→ **REQUIRED WORK**
Transcribe the lines below exactly. No image belongs in the transcription.
*** DATA PROVIDED ***
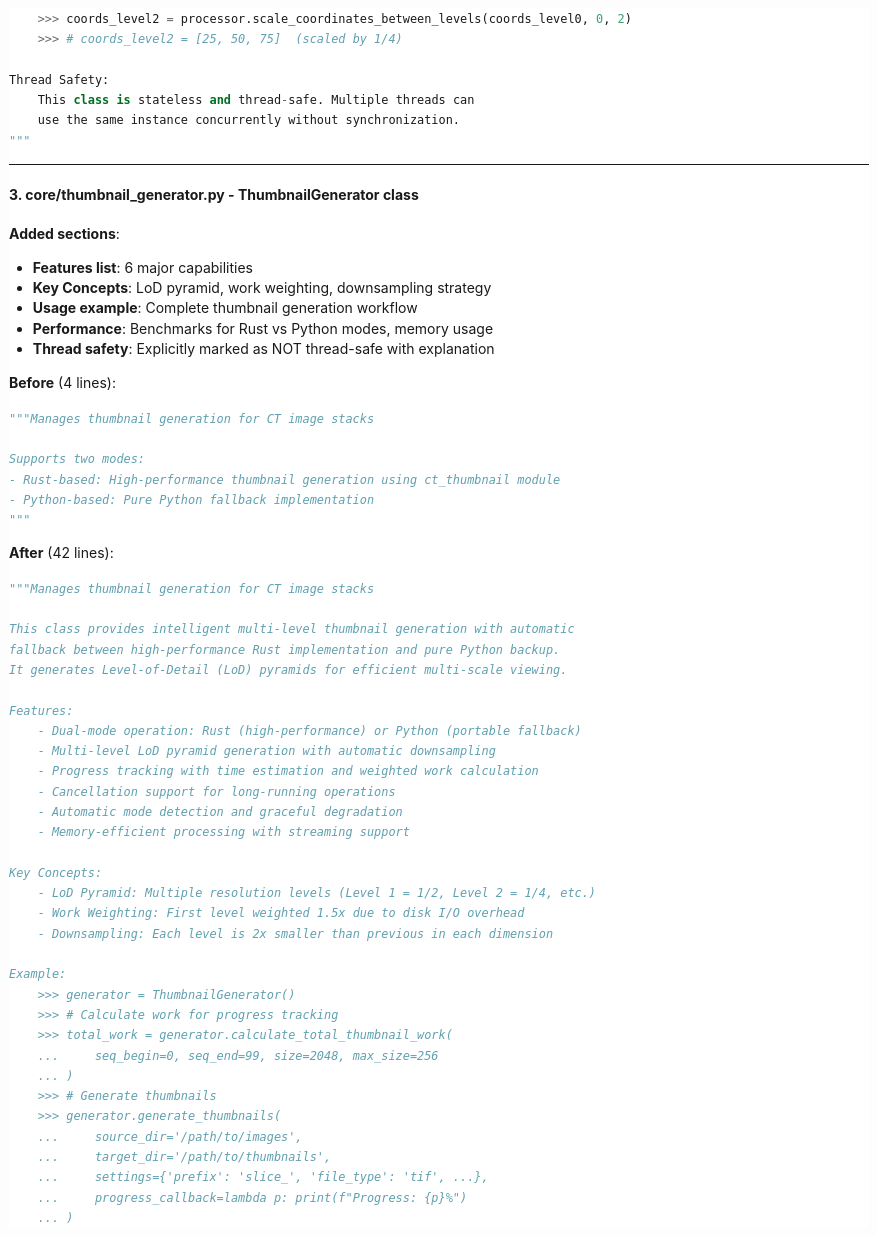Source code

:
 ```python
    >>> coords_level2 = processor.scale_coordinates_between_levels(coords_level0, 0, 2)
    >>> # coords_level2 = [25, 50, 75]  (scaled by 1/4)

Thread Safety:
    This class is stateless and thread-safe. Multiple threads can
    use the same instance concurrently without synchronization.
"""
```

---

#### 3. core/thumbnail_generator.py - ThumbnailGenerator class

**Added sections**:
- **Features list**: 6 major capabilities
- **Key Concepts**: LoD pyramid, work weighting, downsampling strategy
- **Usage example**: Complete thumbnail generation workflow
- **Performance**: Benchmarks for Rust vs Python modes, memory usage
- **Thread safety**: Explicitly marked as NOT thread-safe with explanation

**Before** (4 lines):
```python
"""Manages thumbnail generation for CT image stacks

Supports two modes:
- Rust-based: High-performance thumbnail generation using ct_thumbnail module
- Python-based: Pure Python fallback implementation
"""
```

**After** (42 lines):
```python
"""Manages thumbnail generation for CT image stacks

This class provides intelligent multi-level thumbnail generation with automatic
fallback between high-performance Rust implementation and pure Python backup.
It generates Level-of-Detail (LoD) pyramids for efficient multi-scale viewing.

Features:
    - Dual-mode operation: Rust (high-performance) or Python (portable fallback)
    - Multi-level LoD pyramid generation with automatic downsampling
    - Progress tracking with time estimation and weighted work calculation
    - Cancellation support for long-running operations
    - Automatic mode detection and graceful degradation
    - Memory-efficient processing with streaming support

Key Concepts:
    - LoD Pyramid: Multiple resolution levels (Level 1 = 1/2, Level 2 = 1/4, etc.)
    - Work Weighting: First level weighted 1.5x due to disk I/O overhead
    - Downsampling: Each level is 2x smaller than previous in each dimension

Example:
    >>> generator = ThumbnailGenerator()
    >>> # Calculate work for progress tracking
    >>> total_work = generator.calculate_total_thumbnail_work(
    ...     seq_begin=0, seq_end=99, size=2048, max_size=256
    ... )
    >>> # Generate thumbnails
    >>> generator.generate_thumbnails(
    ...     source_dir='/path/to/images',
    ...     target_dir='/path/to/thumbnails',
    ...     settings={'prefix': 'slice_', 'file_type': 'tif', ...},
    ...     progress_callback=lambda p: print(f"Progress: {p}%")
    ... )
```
*** End of DATA PROVIDED ***
→ **REPLY**
Source code

:
 ```python
    >>> coords_level2 = processor.scale_coordinates_between_levels(coords_level0, 0, 2)
    >>> # coords_level2 = [25, 50, 75]  (scaled by 1/4)

Thread Safety:
    This class is stateless and thread-safe. Multiple threads can
    use the same instance concurrently without synchronization.
"""
```

---

#### 3. core/thumbnail_generator.py - ThumbnailGenerator class

**Added sections**:
- **Features list**: 6 major capabilities
- **Key Concepts**: LoD pyramid, work weighting, downsampling strategy
- **Usage example**: Complete thumbnail generation workflow
- **Performance**: Benchmarks for Rust vs Python modes, memory usage
- **Thread safety**: Explicitly marked as NOT thread-safe with explanation

**Before** (4 lines):
```python
"""Manages thumbnail generation for CT image stacks

Supports two modes:
- Rust-based: High-performance thumbnail generation using ct_thumbnail module
- Python-based: Pure Python fallback implementation
"""
```

**After** (42 lines):
```python
"""Manages thumbnail generation for CT image stacks

This class provides intelligent multi-level thumbnail generation with automatic
fallback between high-performance Rust implementation and pure Python backup.
It generates Level-of-Detail (LoD) pyramids for efficient multi-scale viewing.

Features:
    - Dual-mode operation: Rust (high-performance) or Python (portable fallback)
    - Multi-level LoD pyramid generation with automatic downsampling
    - Progress tracking with time estimation and weighted work calculation
    - Cancellation support for long-running operations
    - Automatic mode detection and graceful degradation
    - Memory-efficient processing with streaming support

Key Concepts:
    - LoD Pyramid: Multiple resolution levels (Level 1 = 1/2, Level 2 = 1/4, etc.)
    - Work Weighting: First level weighted 1.5x due to disk I/O overhead
    - Downsampling: Each level is 2x smaller than previous in each dimension

Example:
    >>> generator = ThumbnailGenerator()
    >>> # Calculate work for progress tracking
    >>> total_work = generator.calculate_total_thumbnail_work(
    ...     seq_begin=0, seq_end=99, size=2048, max_size=256
    ... )
    >>> # Generate thumbnails
    >>> generator.generate_thumbnails(
    ...     source_dir='/path/to/images',
    ...     target_dir='/path/to/thumbnails',
    ...     settings={'prefix': 'slice_', 'file_type': 'tif', ...},
    ...     progress_callback=lambda p: print(f"Progress: {p}%")
    ... )
```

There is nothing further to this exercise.